The second reason Siri never quite worked is simply that neither Apple nor third-party developers ever figured out how it works should work. How are you supposed to know what Siri can do or how to ask it? How should developers integrate Siri? Even now, if you want to add a task to your to-do list app, Siri can’t just figure out which app you’re using. You gotta say, Hey Siri, remind me to water the grass in Todoist, which is a weird sentence that makes no sense and, in my experience, fails half the time anyway. If you want to perform a multi-step action, your only option is to mess around in Shortcuts, which is a very powerful tool, but doesn’t require you to write any code. For most people it’s too much.

AI could also give Apple a chance to solve the whole problem. The researchers published a paper earlier this year about a system called Ferret-UI, which uses an AI model to understand small details of an image on the screen. The researchers even describe how a general app that uses Siri might work: OpenAI’s GPT-4 does a good job of understanding broadly what an image is, and then Ferret can understand small regions and details. In practice, this could mean that one system says: “This is the Ticketmaster app!” and the other says, “There’s the buy button.”
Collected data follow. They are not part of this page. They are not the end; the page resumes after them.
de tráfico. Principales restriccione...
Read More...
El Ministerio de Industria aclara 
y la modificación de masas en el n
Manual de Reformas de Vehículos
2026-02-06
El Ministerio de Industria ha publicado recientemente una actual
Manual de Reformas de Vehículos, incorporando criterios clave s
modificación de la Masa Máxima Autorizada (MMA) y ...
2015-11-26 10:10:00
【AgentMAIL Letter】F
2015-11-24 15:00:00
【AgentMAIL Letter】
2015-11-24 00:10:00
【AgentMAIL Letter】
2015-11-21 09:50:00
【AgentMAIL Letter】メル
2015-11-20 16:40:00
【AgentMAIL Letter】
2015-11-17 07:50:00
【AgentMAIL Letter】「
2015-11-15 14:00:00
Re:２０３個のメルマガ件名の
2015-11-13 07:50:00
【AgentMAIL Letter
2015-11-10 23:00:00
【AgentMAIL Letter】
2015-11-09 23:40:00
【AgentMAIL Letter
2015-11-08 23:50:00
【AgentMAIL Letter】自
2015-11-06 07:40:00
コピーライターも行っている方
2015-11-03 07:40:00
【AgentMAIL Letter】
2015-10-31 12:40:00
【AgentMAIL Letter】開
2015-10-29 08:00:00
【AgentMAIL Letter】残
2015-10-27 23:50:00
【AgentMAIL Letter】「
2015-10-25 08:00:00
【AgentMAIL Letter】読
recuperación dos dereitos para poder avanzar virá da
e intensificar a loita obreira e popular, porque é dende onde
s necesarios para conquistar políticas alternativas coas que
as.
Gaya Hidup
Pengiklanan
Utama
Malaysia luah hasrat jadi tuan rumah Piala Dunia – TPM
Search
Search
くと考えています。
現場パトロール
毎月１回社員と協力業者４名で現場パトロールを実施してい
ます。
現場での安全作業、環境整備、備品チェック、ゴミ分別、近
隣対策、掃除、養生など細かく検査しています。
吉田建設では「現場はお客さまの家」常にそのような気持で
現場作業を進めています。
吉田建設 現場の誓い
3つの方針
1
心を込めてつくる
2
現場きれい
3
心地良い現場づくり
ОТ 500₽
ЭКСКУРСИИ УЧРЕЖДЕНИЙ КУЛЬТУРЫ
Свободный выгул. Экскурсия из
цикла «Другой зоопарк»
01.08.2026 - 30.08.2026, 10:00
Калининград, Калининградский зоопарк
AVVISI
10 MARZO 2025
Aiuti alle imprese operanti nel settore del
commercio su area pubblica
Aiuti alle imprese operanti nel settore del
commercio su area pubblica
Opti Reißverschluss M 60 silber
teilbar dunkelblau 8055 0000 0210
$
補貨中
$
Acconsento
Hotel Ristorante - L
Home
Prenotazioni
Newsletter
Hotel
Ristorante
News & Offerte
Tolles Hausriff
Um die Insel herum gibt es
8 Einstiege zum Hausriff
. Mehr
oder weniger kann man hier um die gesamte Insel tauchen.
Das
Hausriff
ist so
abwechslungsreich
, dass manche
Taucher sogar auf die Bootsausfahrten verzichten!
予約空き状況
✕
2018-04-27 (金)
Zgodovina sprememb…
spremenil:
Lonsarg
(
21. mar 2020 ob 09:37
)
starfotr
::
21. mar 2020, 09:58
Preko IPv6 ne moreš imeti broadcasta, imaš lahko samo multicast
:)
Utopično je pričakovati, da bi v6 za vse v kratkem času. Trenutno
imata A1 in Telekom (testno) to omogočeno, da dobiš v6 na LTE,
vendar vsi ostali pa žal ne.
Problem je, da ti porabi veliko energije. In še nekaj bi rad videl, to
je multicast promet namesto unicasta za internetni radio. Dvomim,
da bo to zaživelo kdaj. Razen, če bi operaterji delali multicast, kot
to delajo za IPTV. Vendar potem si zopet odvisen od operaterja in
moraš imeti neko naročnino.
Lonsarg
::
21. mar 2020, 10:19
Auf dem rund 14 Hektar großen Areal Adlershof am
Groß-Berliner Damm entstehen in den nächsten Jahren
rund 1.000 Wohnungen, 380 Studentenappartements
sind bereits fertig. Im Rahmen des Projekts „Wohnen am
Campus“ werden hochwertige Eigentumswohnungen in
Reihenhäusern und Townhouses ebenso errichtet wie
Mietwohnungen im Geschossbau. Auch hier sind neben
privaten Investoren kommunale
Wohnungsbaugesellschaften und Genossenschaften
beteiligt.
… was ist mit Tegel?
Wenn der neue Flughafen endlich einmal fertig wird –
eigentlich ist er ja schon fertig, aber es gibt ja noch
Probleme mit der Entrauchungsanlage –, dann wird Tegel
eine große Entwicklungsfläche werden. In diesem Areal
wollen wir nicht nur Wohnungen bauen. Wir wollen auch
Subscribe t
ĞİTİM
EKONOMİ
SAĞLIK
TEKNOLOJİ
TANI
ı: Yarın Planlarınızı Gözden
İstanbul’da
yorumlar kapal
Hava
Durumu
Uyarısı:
We should be skeptical of the claims Apple makes about Siri. More than a decade ago, Schiller stood on stage and proclaimed that Apple had built a better voice assistant, and that wasn’t the case. The same could be true now, as the hype for AI continues to move much faster than the actual technology. Humane, Rabbit, Google and others are all working on similar ideas – “agent” is the buzzword of the summer in the AI ​​world – and none have shown that it’s ready yet.

But if Apple has cracked something here, this could be the first time we ever get to see the real Siri – the Siri we were promised all those years ago. Maybe in the next commercial, Deschanel’s tomato soup will just magically appear at her house, and the Headspace app will activate to bring Malkovich some inner peace. Maybe we’ll finally get the Siri that Apple always wanted to make.